Directions — Write out the whole listing, matching it exactly.

Source records —

[Start of section]

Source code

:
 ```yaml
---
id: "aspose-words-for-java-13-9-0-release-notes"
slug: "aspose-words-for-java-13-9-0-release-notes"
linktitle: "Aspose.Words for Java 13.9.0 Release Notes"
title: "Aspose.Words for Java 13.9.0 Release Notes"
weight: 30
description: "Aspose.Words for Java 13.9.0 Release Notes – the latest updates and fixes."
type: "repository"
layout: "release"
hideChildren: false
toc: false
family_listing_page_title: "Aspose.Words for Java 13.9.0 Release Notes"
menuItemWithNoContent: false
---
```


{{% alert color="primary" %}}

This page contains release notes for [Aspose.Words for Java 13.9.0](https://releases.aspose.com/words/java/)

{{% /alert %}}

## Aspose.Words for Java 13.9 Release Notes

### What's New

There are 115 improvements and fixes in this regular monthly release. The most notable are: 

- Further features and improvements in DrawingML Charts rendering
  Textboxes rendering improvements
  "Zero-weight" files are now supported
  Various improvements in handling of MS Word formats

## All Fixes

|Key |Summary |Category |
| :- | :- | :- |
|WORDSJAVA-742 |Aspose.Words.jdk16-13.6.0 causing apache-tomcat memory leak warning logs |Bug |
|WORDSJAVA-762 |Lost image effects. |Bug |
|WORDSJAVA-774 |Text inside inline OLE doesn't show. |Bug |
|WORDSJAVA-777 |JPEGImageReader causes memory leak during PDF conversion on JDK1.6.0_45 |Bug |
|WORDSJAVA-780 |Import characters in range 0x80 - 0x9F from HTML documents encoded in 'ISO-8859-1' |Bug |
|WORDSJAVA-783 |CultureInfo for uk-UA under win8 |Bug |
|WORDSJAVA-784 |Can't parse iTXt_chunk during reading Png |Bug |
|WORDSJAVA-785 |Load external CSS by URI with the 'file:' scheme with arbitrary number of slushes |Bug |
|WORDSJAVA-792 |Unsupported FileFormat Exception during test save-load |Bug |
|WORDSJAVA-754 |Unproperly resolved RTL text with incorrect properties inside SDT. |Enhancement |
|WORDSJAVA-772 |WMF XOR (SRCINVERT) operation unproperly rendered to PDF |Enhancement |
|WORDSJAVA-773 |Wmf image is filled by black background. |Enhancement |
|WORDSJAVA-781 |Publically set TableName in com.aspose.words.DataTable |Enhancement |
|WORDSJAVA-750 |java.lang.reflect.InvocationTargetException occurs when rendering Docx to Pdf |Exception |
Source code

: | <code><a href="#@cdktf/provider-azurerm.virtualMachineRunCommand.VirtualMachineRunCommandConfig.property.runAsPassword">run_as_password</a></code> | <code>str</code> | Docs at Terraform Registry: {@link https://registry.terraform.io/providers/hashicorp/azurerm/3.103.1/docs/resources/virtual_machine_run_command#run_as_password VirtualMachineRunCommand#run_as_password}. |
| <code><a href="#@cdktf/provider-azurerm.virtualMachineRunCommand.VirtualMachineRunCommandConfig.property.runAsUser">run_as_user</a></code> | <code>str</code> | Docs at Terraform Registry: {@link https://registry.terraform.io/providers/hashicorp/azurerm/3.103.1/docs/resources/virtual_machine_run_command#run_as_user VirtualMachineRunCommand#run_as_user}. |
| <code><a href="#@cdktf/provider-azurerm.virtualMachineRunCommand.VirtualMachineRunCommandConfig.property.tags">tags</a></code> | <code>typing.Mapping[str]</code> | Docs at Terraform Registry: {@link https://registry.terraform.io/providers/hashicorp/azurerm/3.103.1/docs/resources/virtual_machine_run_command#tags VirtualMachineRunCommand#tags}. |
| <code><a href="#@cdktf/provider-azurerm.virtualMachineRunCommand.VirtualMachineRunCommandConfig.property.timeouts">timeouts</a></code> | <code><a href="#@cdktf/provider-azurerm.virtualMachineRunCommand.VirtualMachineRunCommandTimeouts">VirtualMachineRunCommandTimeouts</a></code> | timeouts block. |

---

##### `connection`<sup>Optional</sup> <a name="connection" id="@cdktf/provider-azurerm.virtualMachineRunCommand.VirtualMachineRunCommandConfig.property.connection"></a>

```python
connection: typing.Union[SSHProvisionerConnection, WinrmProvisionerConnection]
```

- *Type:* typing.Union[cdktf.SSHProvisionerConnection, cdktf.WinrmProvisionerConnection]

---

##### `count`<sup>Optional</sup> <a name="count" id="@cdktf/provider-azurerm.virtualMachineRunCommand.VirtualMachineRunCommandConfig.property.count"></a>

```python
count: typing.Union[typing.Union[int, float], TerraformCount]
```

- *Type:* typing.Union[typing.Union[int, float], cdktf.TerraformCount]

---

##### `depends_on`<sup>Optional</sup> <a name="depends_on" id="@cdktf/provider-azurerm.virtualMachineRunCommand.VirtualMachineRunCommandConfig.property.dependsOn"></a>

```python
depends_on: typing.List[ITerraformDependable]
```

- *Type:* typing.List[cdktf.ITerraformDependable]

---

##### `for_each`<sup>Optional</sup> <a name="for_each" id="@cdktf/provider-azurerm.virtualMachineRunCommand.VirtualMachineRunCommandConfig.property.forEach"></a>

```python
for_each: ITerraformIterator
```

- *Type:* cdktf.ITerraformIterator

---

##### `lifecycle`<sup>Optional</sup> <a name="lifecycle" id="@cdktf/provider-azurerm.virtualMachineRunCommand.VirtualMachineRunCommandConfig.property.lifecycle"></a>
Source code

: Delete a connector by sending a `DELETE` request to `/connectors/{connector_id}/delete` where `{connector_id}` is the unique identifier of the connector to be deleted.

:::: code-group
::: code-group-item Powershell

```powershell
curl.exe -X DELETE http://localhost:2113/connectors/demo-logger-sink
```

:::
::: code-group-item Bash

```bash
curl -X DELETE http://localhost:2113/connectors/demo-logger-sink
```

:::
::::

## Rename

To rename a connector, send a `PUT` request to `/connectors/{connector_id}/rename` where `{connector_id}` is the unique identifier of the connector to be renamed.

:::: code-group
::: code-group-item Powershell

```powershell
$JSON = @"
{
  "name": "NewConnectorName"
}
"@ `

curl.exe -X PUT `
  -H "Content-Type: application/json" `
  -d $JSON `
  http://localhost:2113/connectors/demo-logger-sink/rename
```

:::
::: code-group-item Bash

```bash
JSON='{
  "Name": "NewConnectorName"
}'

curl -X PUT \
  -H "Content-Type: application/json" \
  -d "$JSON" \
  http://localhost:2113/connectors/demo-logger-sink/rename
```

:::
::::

[End of section]

Solution to the problem —
Source code

:
 ```yaml
---
id: "aspose-words-for-java-13-9-0-release-notes"
slug: "aspose-words-for-java-13-9-0-release-notes"
linktitle: "Aspose.Words for Java 13.9.0 Release Notes"
title: "Aspose.Words for Java 13.9.0 Release Notes"
weight: 30
description: "Aspose.Words for Java 13.9.0 Release Notes – the latest updates and fixes."
type: "repository"
layout: "release"
hideChildren: false
toc: false
family_listing_page_title: "Aspose.Words for Java 13.9.0 Release Notes"
menuItemWithNoContent: false
---
```


{{% alert color="primary" %}}

This page contains release notes for [Aspose.Words for Java 13.9.0](https://releases.aspose.com/words/java/)

{{% /alert %}}

## Aspose.Words for Java 13.9 Release Notes

### What's New

There are 115 improvements and fixes in this regular monthly release. The most notable are: 

- Further features and improvements in DrawingML Charts rendering
  Textboxes rendering improvements
  "Zero-weight" files are now supported
  Various improvements in handling of MS Word formats

## All Fixes

|Key |Summary |Category |
| :- | :- | :- |
|WORDSJAVA-742 |Aspose.Words.jdk16-13.6.0 causing apache-tomcat memory leak warning logs |Bug |
|WORDSJAVA-762 |Lost image effects. |Bug |
|WORDSJAVA-774 |Text inside inline OLE doesn't show. |Bug |
|WORDSJAVA-777 |JPEGImageReader causes memory leak during PDF conversion on JDK1.6.0_45 |Bug |
|WORDSJAVA-780 |Import characters in range 0x80 - 0x9F from HTML documents encoded in 'ISO-8859-1' |Bug |
|WORDSJAVA-783 |CultureInfo for uk-UA under win8 |Bug |
|WORDSJAVA-784 |Can't parse iTXt_chunk during reading Png |Bug |
|WORDSJAVA-785 |Load external CSS by URI with the 'file:' scheme with arbitrary number of slushes |Bug |
|WORDSJAVA-792 |Unsupported FileFormat Exception during test save-load |Bug |
|WORDSJAVA-754 |Unproperly resolved RTL text with incorrect properties inside SDT. |Enhancement |
|WORDSJAVA-772 |WMF XOR (SRCINVERT) operation unproperly rendered to PDF |Enhancement |
|WORDSJAVA-773 |Wmf image is filled by black background. |Enhancement |
|WORDSJAVA-781 |Publically set TableName in com.aspose.words.DataTable |Enhancement |
|WORDSJAVA-750 |java.lang.reflect.InvocationTargetException occurs when rendering Docx to Pdf |Exception |
Source code

: | <code><a href="#@cdktf/provider-azurerm.virtualMachineRunCommand.VirtualMachineRunCommandConfig.property.runAsPassword">run_as_password</a></code> | <code>str</code> | Docs at Terraform Registry: {@link https://registry.terraform.io/providers/hashicorp/azurerm/3.103.1/docs/resources/virtual_machine_run_command#run_as_password VirtualMachineRunCommand#run_as_password}. |
| <code><a href="#@cdktf/provider-azurerm.virtualMachineRunCommand.VirtualMachineRunCommandConfig.property.runAsUser">run_as_user</a></code> | <code>str</code> | Docs at Terraform Registry: {@link https://registry.terraform.io/providers/hashicorp/azurerm/3.103.1/docs/resources/virtual_machine_run_command#run_as_user VirtualMachineRunCommand#run_as_user}. |
| <code><a href="#@cdktf/provider-azurerm.virtualMachineRunCommand.VirtualMachineRunCommandConfig.property.tags">tags</a></code> | <code>typing.Mapping[str]</code> | Docs at Terraform Registry: {@link https://registry.terraform.io/providers/hashicorp/azurerm/3.103.1/docs/resources/virtual_machine_run_command#tags VirtualMachineRunCommand#tags}. |
| <code><a href="#@cdktf/provider-azurerm.virtualMachineRunCommand.VirtualMachineRunCommandConfig.property.timeouts">timeouts</a></code> | <code><a href="#@cdktf/provider-azurerm.virtualMachineRunCommand.VirtualMachineRunCommandTimeouts">VirtualMachineRunCommandTimeouts</a></code> | timeouts block. |

---

##### `connection`<sup>Optional</sup> <a name="connection" id="@cdktf/provider-azurerm.virtualMachineRunCommand.VirtualMachineRunCommandConfig.property.connection"></a>

```python
connection: typing.Union[SSHProvisionerConnection, WinrmProvisionerConnection]
```

- *Type:* typing.Union[cdktf.SSHProvisionerConnection, cdktf.WinrmProvisionerConnection]

---

##### `count`<sup>Optional</sup> <a name="count" id="@cdktf/provider-azurerm.virtualMachineRunCommand.VirtualMachineRunCommandConfig.property.count"></a>

```python
count: typing.Union[typing.Union[int, float], TerraformCount]
```

- *Type:* typing.Union[typing.Union[int, float], cdktf.TerraformCount]

---

##### `depends_on`<sup>Optional</sup> <a name="depends_on" id="@cdktf/provider-azurerm.virtualMachineRunCommand.VirtualMachineRunCommandConfig.property.dependsOn"></a>

```python
depends_on: typing.List[ITerraformDependable]
```

- *Type:* typing.List[cdktf.ITerraformDependable]

---

##### `for_each`<sup>Optional</sup> <a name="for_each" id="@cdktf/provider-azurerm.virtualMachineRunCommand.VirtualMachineRunCommandConfig.property.forEach"></a>

```python
for_each: ITerraformIterator
```

- *Type:* cdktf.ITerraformIterator

---

##### `lifecycle`<sup>Optional</sup> <a name="lifecycle" id="@cdktf/provider-azurerm.virtualMachineRunCommand.VirtualMachineRunCommandConfig.property.lifecycle"></a>
Source code

: Delete a connector by sending a `DELETE` request to `/connectors/{connector_id}/delete` where `{connector_id}` is the unique identifier of the connector to be deleted.

:::: code-group
::: code-group-item Powershell

```powershell
curl.exe -X DELETE http://localhost:2113/connectors/demo-logger-sink
```

:::
::: code-group-item Bash

```bash
curl -X DELETE http://localhost:2113/connectors/demo-logger-sink
```

:::
::::

## Rename

To rename a connector, send a `PUT` request to `/connectors/{connector_id}/rename` where `{connector_id}` is the unique identifier of the connector to be renamed.

:::: code-group
::: code-group-item Powershell

```powershell
$JSON = @"
{
  "name": "NewConnectorName"
}
"@ `

curl.exe -X PUT `
  -H "Content-Type: application/json" `
  -d $JSON `
  http://localhost:2113/connectors/demo-logger-sink/rename
```

:::
::: code-group-item Bash

```bash
JSON='{
  "Name": "NewConnectorName"
}'

curl -X PUT \
  -H "Content-Type: application/json" \
  -d "$JSON" \
  http://localhost:2113/connectors/demo-logger-sink/rename
```

:::
::::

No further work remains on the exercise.